Venice, which has suffered from years of overtourism, is set to introduce a booking system that will charge those visiting the Italian city for a day trip up to €10 (£8/$11) to enter.

The plan to introduce a reservation system was announced before the pandemic took hold, but was pushed back due to the disappearance of tourism. But now the masses have returned, which in some ways is a welcome sight, the city’s mayor has outlined that making Venice ‘bookable’ is the way to go.

After a wave of tourists descended on Venice during the Easter weekend, Mayor Luigi Brugnaro said in a tweet: “Tourism starts again in #Venezia. A breath of fresh air for operators. Today many have understood that making the city bookable is the right way to take, for a more balanced management of tourism. We will be the first in the world in this difficult experimentation.”

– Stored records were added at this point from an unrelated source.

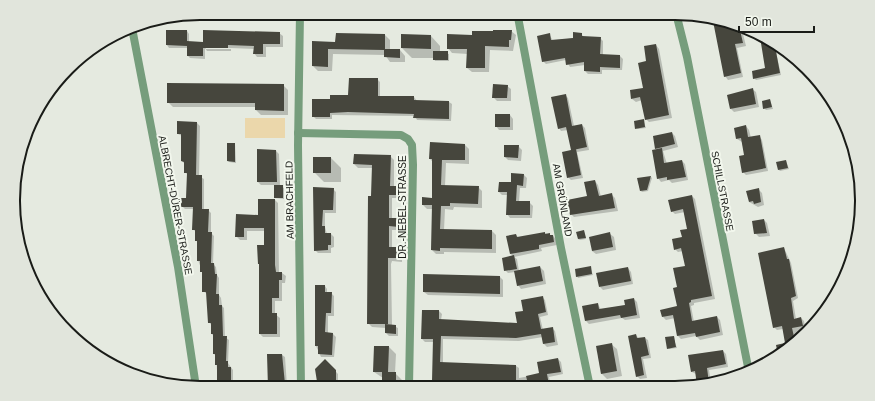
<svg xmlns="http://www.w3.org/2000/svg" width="875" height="401" viewBox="0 0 875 401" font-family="Helvetica,sans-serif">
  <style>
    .green { fill: #ebd7ab }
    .shadow { fill: #0003 }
    .building { fill: #46463d }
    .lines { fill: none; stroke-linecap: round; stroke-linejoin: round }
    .street { stroke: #769d7c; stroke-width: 8 }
    .labels { text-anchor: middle; stroke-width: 4; stroke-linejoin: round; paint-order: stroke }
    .street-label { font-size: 10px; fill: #1a1c18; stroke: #f2f7ed }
    .rim { fill: none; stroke: #1a1c18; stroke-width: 2 }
  </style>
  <rect width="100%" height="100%" fill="#e5eae0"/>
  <rect class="green" x="245" y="118" width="40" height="20"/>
  <g class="shadow">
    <path d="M712,20L723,23L724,30L739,26L742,30L746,46L737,48L743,77L728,80L725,76L714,23Z"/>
    <path d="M187,31L189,34V42L202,43L279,33L283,36V47H266V57H257L254,53L255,49L206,47V49H231V51H207L205,48V59L190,58L188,56V48H169L167,45Z"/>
    <path d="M511,31L516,35L513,51L490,50L489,72H472L467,68L468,54L452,53L448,48L473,36Z"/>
    <path d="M384,34L390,40V50H400L405,56V62H390L385,55L333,54L332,71H318L313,66V42L336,43Z"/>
    <path d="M549,34L553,41L574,38L581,34L584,37L600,38L603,41V55L620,56L623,59L622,70H602V74H588L585,71V65L570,67L566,60L546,64L543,61Z"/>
    <path d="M431,36L440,46V52L449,54V61H435L434,58H412L402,48Z"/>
    <path d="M761,37L775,47L781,75L756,80L754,78L766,69Z"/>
    <path d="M656,45L659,49L672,118L649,122L646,119L642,100L636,102L632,99L644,88L647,61Z"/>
    <path d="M377,79L380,82V97H414L417,101L449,102L452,104L451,121L417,120L415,116L332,115V119H316L313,116L331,100L349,96Z"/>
    <path d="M283,85L288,90V115H261L256,110V107H173L168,102Z"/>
    <path d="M507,86L511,89V101H497L493,97Z"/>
    <path d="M752,89L756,92L759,107L734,112L731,109Z"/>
    <path d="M565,95L568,98L574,126L582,125L585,128L589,150L577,152L583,178L571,180L568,177L572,151L568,130L561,131L559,128Z"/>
    <path d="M770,100L773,109L766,110L764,108Z"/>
    <path d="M510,115L513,119V130H499L496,126Z"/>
    <path d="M643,120L646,128L638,129L636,128Z"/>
    <path d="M197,123L200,126L199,176L204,179V210H208L211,213V233L214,236L213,264L216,267L217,275L219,278V295L221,298L222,306L224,308L225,337L229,340L228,363L233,370V388H220L218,385L216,356L214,354V337L212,334V326L209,322L207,294L203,291V274L198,260V243L196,240V232L193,229L194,209H185L182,206L187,199L188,175L185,172V164L182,161V136L178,134Z"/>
    <path d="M746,126L749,130L751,138L759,136L762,140L768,171L746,175L743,172L745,156L742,142L737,139Z"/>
    <path d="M672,133L675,136L678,147L663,151L667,164L682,161L685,164L688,180L672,183L669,180L661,182L658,178V150L656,148Z"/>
    <path d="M431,143L465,145L469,149V164L446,163L445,186L478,187L482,191V208L454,207L453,210L445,209L444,230L492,231L496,235V253L444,252V254H436L432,250L433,209H427L423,205L433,199V162L430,159Z"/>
    <path d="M235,144L236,163L229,162L228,161Z"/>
    <path d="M518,146L522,150L521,161L508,160L505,157Z"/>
    <path d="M275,150L279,154L280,186L284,188V199L275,198V185H261L258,182Z"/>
    <path d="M390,156L394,160V187H398L402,191V198H392V219H398L402,223V230H392V248H398L402,252V262L392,261L391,264L392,325L398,328V336H389L386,333V328L372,327L368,323L373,168H358L354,164Z"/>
    <path d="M331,158L341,168V182H324L314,172Z"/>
    <path d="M786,161L789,169L780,171L778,169Z"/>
    <path d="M524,175L527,178L526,188H520L519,202H529L533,206L532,218H510L507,214L508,195H502L499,192Z"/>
    <path d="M651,177L652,178L648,191L642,192L641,191Z"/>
    <path d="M595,181L598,185L601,197L612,195L615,198L618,211L574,217L571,214L588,197Z"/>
    <path d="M314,189H333L336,192V213H325V227L327,234H331L334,237V247L331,248V253H318L315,250Z"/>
    <path d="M758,189L762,193L764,205L758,207L749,202Z"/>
    <path d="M692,196L695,199L715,299L694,303V305L691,306L694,322L717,317L720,320L723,335L700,340L696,336L681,339L678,336L675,318L666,320L663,317L679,307L678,288L686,267L683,251L678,252L675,249L688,230L685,212L675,214L672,211Z"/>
    <path d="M275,200L278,203L279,273H282L286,276L285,283H282V301H275V314L280,318V337H263L260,334V266L259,264L265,246V231H247V240H240L236,236L237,215L259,216Z"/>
    <path d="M764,220L767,223L770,236L759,237L755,233Z"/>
    <path d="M584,232L586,239L580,240L578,239Z"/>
    <path d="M545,233L553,236L556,239L557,245L541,248L542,251L514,257L517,259L519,271L540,267L544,271L546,284L521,289L518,285L515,272L508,273L505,270L513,257L511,254L507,237L516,235L519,238Z"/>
    <path d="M610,234L614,237L616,250L596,254L592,251Z"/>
    <path d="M784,248L791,263L798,298L793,301L796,319L801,318L804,321L806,332L789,349L779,355L778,346L786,344L783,329L777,330L774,327Z"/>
    <path d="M590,267L593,275L578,278L577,276Z"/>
    <path d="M628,268L631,272L633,284L603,290L600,287Z"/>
    <path d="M500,277L503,280V297L428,295L424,292Z"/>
    <path d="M325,286L327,289V293H331L334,296V316H328V334H333L336,337L334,357H321L316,346Z"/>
    <path d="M542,297L545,300L548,315L540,317L543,330L552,328L555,331L558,345L547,347L544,344L543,337L519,341L443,339V363L516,366L519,368V378L540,374L558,359L561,362L563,374L549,377L551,387H514V384L436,383L433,380L434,342H425L422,339L439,311L442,314L441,320L518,324L525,312Z"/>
    <path d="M634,299L637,302L640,318L625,320L622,318L589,324L586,321L598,304L601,310L626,305Z"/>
    <path d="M636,335L639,339L645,338L648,340L651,358L643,359L647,378L640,379L637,376Z"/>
    <path d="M673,337L677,348L669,349L668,348Z"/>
    <path d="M611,344L617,349L622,376L607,379L602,374Z"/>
    <path d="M389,347L396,354L395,373L402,380V387H383V378L374,372Z"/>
    <path d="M723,351L726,354L728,367L709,370L711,383L700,386L696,374L692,372Z"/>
    <path d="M282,355L285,357L287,386L263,388V385H269Z"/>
    <path d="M325,360L338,374V383H333V388H327Z"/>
    <path d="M653,384L656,387H640V386Z"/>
  </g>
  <g class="building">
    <path d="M713,21L739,26L743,43L735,44L741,73L724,77Z"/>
    <path d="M166,30H187V41L203,42V56H187V46L166,45Z"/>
    <path d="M203,30L280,32V44H263V54H253L254,46L228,45V48H203Z"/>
    <path d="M493,30H512L511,40H509V47L485,46V68H466L467,49H447V34L472,35V31H493Z"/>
    <path d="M573,32L582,33V36L601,37L600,54L620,55V68L600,67V72L584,71V62L566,65L565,58L542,62L537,36L550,33L551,40L573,38Z"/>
    <path d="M336,33L385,34V49H400V58L384,57V50L328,49V67L312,66V41L335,42Z"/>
    <path d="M401,34L431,35V49L401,48Z"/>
    <path d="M760,37L775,46L780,73L753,79L752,71L765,68Z"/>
    <path d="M656,44L669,115L645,120L640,97L631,99L630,90L643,88L638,63L646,61L644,46Z"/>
    <rect x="433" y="51" width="15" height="9"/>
    <path d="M349,78H378V96H414V100L449,101V119L413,118L414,114L348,112L330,113V117H312V99H330V95H348Z"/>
    <path d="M167,83L284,84V111L255,110V103H167Z"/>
    <path d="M493,84L508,85L507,98H492Z"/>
    <path d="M753,88L756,104L730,109L727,95Z"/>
    <path d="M566,94L572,126L582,124L587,147L573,150L576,149L581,175L567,178L562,152L571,150L566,127L558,129L551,97Z"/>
    <path d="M770,99L772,107L763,109L762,101Z"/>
    <rect x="495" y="114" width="15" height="13"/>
    <path d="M644,119L645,127L635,129L634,121Z"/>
    <path d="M177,121L197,122L196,175H202V209H209L208,232H212L211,263H214L215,274H217L216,294H219V305H222L223,336H227L226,361H228V367H231V388H219V386H217V365H215V354H213V334H211V323H208L206,292H202V272H200V261H197V241H195V230H192L193,207H181V198H186L187,173H184V162L181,161V134H177Z"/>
    <path d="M746,125L748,137L760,135L766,168L742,173L739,156L744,155L741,138L736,139L734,128Z"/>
    <path d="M672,132L675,144L655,149L653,136Z"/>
    <path d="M430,142L465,144V160H442L441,185L479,186L478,204L450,203V206H441L440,229L492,230V249L440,248V251L431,250L432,205H422V197L432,198V159H429Z"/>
    <path d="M227,143H235V162L227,161Z"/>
    <path d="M504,145H519L518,158L504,157Z"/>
    <path d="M662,148L664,163L682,160L686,177L667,180V177L657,179L652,150Z"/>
    <path d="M257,149L276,150L277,182H257Z"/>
    <path d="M354,154L391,155L390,186H398V195H389V218H399V227L389,226V247H398V258H388V324H367L368,196H371L372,165L353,164Z"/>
    <rect x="313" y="157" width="18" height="16"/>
    <path d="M786,160L788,168L778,170L776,162Z"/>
    <path d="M511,173L524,174L523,186L517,185L516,201H530V215H506L507,192H498L499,182H511Z"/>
    <path d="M651,176L647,190L640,191L637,178Z"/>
    <path d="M595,180L599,196L612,193L615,208L570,215L567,200L587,196L584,182Z"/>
    <rect x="274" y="185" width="9" height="13"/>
    <path d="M313,187L334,188L333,210H323L322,226H325V233H331V245H328V250L314,251Z"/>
    <path d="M759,188L761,202L754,204L753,201L749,202L746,191Z"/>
    <path d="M692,195L712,296L691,300V302L689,303L692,321L717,316L720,332L696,337L695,333L677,336L673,315L662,317L660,310L677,306L673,288L677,287L673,268L685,266L681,248L674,250L672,239L682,237L680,230L687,229L683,209L671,212L668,200Z"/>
    <path d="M258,199H275V265L276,272H282V280H279V298H272V313H277V334H259V264H258L257,245H264V228H244V237H235L236,214L258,215Z"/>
    <path d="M764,219L767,233L754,234L752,221Z"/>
    <path d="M584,230L586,238L578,239L576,232Z"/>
    <path d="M545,232V234L550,233V235H553L554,242L539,245V249L510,254L506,236L516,234L517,237Z"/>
    <path d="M610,232L613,247L592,251L589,237Z"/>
    <path d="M784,247L787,259H789L796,296L791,298L794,319L801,317L803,326L792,328L795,341H797L789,349L778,355L776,345L785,343L782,326L773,328L758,253Z"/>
    <path d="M514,255L517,269L504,271L502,258Z"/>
    <path d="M540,266L543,281L517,286L514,271Z"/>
    <path d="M591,266L592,274L576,277L575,269Z"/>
    <path d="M628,267L631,281L599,287L596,273Z"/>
    <path d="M423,274L500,276V294L423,292Z"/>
    <path d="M315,285H325V292H332L331,313H326L325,332L333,333L332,355L318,354V346H315Z"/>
    <path d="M543,296L546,312L538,314L541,329L553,327L555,342L543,344L541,334L516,338L441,336L440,362L516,365V382L432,381L433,339H421L422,310H439V319L517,323L515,312L523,311L521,300Z"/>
    <path d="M634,298L637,315L621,318L620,315L585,321L582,306L598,303L599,309L625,305L624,300Z"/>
    <path d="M385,324L396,325V334L385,333Z"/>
    <path d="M636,334L637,338L645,337L649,355L641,357L644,375L636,377L628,336Z"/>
    <path d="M674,336L676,347L667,349L665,337Z"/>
    <path d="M612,343L617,371L601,374L596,346Z"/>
    <path d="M374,346H389L388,372H396V387H382V372H373Z"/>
    <path d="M723,350L726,364L707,368L709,383L697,385L695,371L691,372L688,355Z"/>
    <path d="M267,354H282L285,384H277V388H268Z"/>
    <path d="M558,358L561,372L547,374L549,385L540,387L539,382L528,384L526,376L539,373L537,362Z"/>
    <path d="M325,359L336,370V381H330V388H318L315,369Z"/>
  </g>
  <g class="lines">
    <g class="street">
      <path d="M292,13L518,17L677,16"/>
      <path d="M300,13L298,145L301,388"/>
      <path d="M676,13L687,57L749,372"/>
      <path d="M518,17L561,248L590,387"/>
      <path d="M132,28L178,267L196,387"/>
      <path d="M298,133L401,135L408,139L412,145L413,165L409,387"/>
    </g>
  </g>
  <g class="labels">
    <g class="street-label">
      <text transform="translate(723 191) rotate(79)" y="4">SCHILLSTRASSE</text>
      <text transform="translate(289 200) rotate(-91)" y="4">AM BRACHFELD</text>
      <text transform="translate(563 200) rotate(80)" y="4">AM GRÜNLAND</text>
      <text transform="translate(176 205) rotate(79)" y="4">ALBRECHT-DÜRER-STRASSE</text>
      <text transform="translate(402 207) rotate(-90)" y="4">DR.-NEBEL-STRASSE</text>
    </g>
  </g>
  <path d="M0 0H875V401H0ZM200 20H675A180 180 0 0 1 855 200V201A180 180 0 0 1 675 381H200A180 180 0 0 1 20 201V200A180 180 0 0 1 200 20Z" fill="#e1e5dc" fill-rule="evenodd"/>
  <path class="rim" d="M200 20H675A180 180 0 0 1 855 200V201A180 180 0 0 1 675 381H200A180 180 0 0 1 20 201V200A180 180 0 0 1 200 20Z"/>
  <path d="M739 26v6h75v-6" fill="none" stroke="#1a1c18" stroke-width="2"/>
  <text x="745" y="26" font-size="12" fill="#1a1c18" stroke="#f2f7ed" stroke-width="3" paint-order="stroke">50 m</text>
</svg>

Simone Venturini, the councillor responsible for tourism, told state TV network RAI that the city will soon launch a “simple” portal for online bookings and that in 2023 Venice will have an entry fee. Venturini also said that the booking system will be voluntary in 2022 and will be run as a trial before being implemented properly in January 2023.

Tourists will be offered incentives including queue-jump at various locations and museums to use the system before it is made obligatory. When entry fees do become mandatory in January, prices will range from €3 on quiet days to €10 during peak hours.

Venturi said the portal would offer the chance to “know how many people are predicted for that day, and to calibrate services according to the number”.